*** Records supplied ***

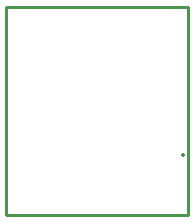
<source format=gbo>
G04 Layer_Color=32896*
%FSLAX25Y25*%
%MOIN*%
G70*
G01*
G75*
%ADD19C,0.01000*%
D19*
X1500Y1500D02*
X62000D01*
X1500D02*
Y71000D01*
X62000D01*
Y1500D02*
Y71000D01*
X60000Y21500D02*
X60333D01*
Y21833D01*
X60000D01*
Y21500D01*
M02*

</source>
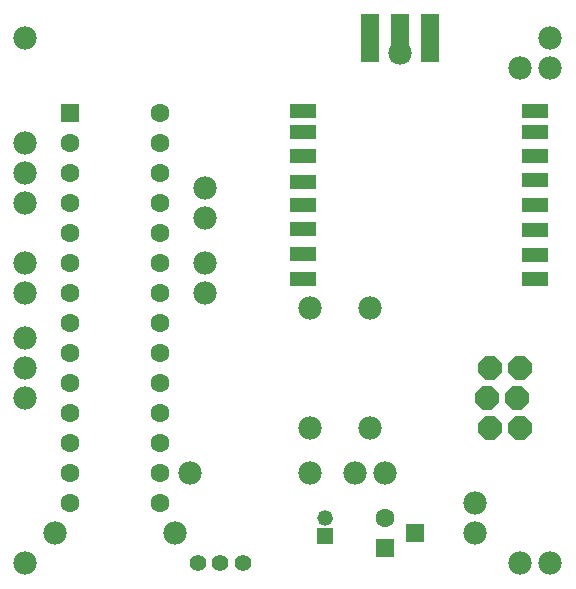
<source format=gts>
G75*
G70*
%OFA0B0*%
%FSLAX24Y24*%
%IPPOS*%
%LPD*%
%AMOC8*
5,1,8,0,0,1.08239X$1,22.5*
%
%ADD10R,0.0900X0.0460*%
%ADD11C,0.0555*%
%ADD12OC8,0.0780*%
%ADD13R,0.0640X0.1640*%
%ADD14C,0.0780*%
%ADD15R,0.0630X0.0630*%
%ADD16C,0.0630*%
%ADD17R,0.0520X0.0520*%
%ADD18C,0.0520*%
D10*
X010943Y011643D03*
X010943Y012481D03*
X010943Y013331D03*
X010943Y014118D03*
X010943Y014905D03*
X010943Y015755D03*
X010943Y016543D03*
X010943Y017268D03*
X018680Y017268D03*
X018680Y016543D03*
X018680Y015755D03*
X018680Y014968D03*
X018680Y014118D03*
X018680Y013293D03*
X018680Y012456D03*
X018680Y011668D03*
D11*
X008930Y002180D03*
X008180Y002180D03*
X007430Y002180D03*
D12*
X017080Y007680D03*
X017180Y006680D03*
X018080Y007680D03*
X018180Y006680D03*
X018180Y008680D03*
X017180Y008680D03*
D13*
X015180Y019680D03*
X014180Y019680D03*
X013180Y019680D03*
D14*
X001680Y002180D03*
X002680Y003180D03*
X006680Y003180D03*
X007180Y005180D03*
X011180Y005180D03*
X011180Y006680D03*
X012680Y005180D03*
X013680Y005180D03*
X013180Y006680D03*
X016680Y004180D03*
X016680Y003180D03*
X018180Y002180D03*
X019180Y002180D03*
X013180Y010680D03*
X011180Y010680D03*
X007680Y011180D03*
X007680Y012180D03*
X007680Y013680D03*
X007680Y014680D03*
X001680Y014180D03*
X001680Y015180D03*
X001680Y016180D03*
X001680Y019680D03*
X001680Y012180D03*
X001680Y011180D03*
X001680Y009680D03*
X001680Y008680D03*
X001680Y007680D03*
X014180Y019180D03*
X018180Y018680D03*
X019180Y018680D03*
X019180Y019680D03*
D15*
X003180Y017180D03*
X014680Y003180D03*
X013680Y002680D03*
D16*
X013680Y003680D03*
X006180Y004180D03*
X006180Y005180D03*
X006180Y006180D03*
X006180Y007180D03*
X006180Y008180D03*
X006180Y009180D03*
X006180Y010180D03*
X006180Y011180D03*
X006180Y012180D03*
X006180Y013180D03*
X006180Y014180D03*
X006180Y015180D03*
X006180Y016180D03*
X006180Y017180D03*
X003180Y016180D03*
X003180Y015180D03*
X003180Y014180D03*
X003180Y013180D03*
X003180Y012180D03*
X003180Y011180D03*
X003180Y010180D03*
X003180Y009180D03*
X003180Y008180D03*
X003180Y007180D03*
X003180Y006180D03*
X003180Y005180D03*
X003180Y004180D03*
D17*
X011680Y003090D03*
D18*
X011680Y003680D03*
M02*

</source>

*** End of Records supplied ***

> Exercise prompt
In the records above, which lines hold the string "format"? Copy each one.

> Result for this exercise
<source format=gbo>
<source format=gts>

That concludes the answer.